衣装制作を依頼した場合は決して安くない。
まして学生にはキツイだろう。
「本当は併せの人達に謝ってキャンセルする事も考えたんです。でも、悔しくて……だから、せめて出来るだけは作りたいって思ったんです。もし今からでも間に合う方法があれば教えて欲しいんです……! できるだけのお礼はさせていただきます!」
なるほど。
逃げるためにじゃない、戦うために俺のところに連絡してきたって訳か。
凄いな、俺が学生の頃って、そこまで踏ん張れただろうか。
まあ、それはおいておいて。
こんな事、答えは決まってる。
「解った。それなら、一緒に作っちゃおうか」
「え?」
「俺が一人で作るんじゃなくて、一緒に作ろう。お手伝い。それならどう?」
「そんな……」
「キャラはマリーだよね? 作るのは鎧パーツ部分だけで大丈夫?」
「はい、衣装はあります……!」
「第一形態?」
「第三です!」
今回の『PRECIOUS...』はソシャゲらしく、キャラが進化する事によって衣装の形態も変わるのだ。
故に、バリエーションの把握をしておかねばならない。
「とすると、肩と手の甲が増えるのか。うん、時間的には問題無いと思う」
「でも、本当にいいんですか……?」
「うん。ちょっと簡易的になっちゃうけど良い?」
「もちろんです! 文句なんて……! あ、でも材料はどうしたらいいでしょうか、全部ラズさんに渡してしまったんです」
材料。
この場合は鎧を作る材料だ。
電話をもらったのが21時くらいだったっけ。
それから20分くらい喋っていた気がする。
今からだと布関係を揃えるオカダヤも、ベース部分などを揃えるハンズも開いてない。
でも幸いな事にベースにするコスボードも、表面を鎧っぽくするのに使えそうな布も家にあった。

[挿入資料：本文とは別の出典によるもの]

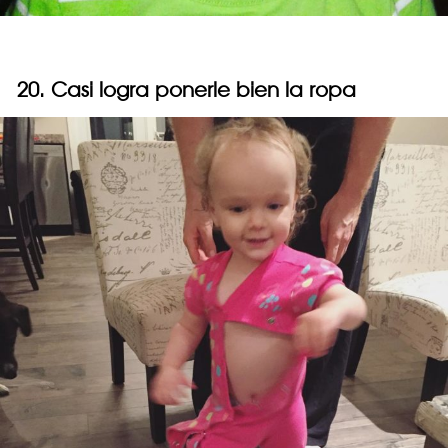
20. Casi logra ponerle bien la ropa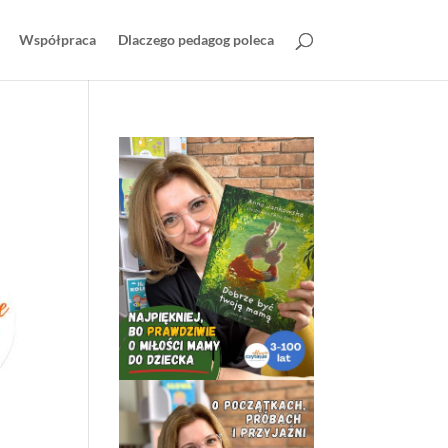
Współpraca
Dlaczego pedagog poleca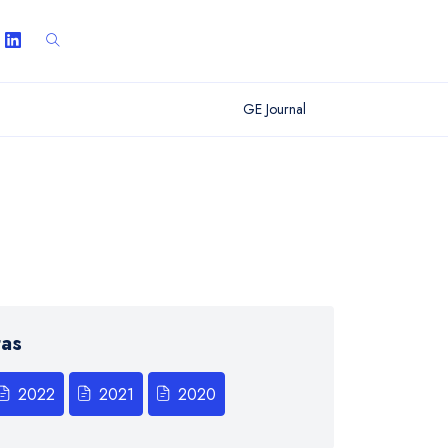
GE Journal
tas
2022
2021
2020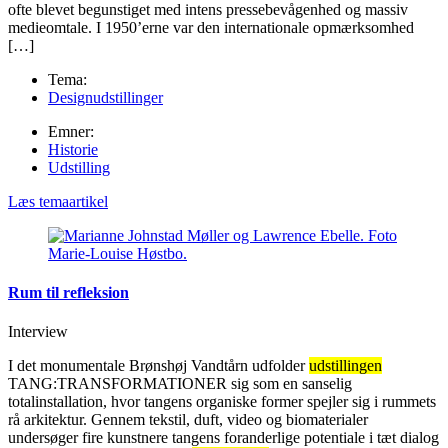
ofte blevet begunstiget med intens pressebevågenhed og massiv
medieomtale. I 1950’erne var den internationale opmærksomhed
[…]
Tema:
Designudstillinger
Emner:
Historie
Udstilling
Læs temaartikel
Rum til refleksion
Interview
I det monumentale Brønshøj Vandtårn udfolder
udstillingen
TANG:TRANSFORMATIONER sig som en sanselig
totalinstallation, hvor tangens organiske former spejler sig i rummets
rå arkitektur. Gennem tekstil, duft, video og biomaterialer
undersøger fire kunstnere tangens foranderlige potentiale i tæt dialog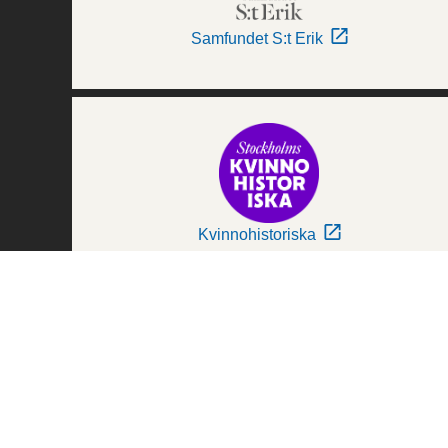
Samfundet S:t Erik
Kvinnohistoriska
Världskulturmuseerna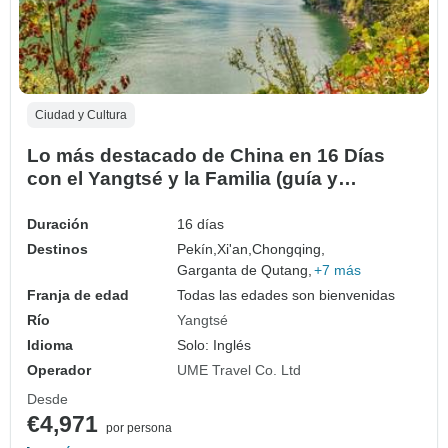
Ciudad y Cultura
Lo más destacado de China en 16 Días
con el Yangtsé y la Familia (guía y
conductor privados）
Duración
16 días
Destinos
Pekín,
Xi'an,
Chongqing,
Garganta de Qutang,
+7 más
Franja de edad
Todas las edades son bienvenidas
Río
Yangtsé
Idioma
Solo: Inglés
Operador
UME Travel Co. Ltd
Desde
€4,971
por persona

「表面の処理に塗装を選ぶと乾かす時間が無いから、布張りでいこう。材料は大丈夫。ラズさんのとこに取りに行くのは無理だろうし、時間的に買い直すのも難しいし。幸い、あの鎧ならウチにある材料で足りると思うからいいよ」
「そんな……!」
「うちで余っている材料だから。ね、良いから。俺がただ恰好つけたいだけだから。手伝わせて」
「そんな……本当にいいんですか?」
「もちろん」
「本当にもうどうしたらいいのか、わからなくて……時間もないし……泣いちゃいそうでした……でもそんな情けないのはイヤで……」
もう泣いていたじゃないか。
本当は辛くて逃げ出したかったんじゃないか。
それでも踏ん張って、なんとかしようとしたじゃないか。
「本当は怖かったんです……凄く怖かったんです……ありがとうございます……っ!」
「気にしないで、ひじりさんにはお世話になってるしね」
「私の方がいつもお世話になっています……!」
「ままま。時間なくなっちゃうから」
「は、はいっ! すみません……! ちょ、ちょっと待ってください」
そう言って声が離れる。
ちょっと遠くで鼻をかむ音。
うむ、全部 ON AIR だ。
普段シッカリした人が見せる油断した姿にキュンとくるのはこんな時なのだろうか。
なんて思ったけど、ちょっと変態っぽい気がして流石に言うのはやめた。
「失礼しました……!」
気持ちを仕切りなおしたのだろう、鼻声だけど声に芯が通っていた。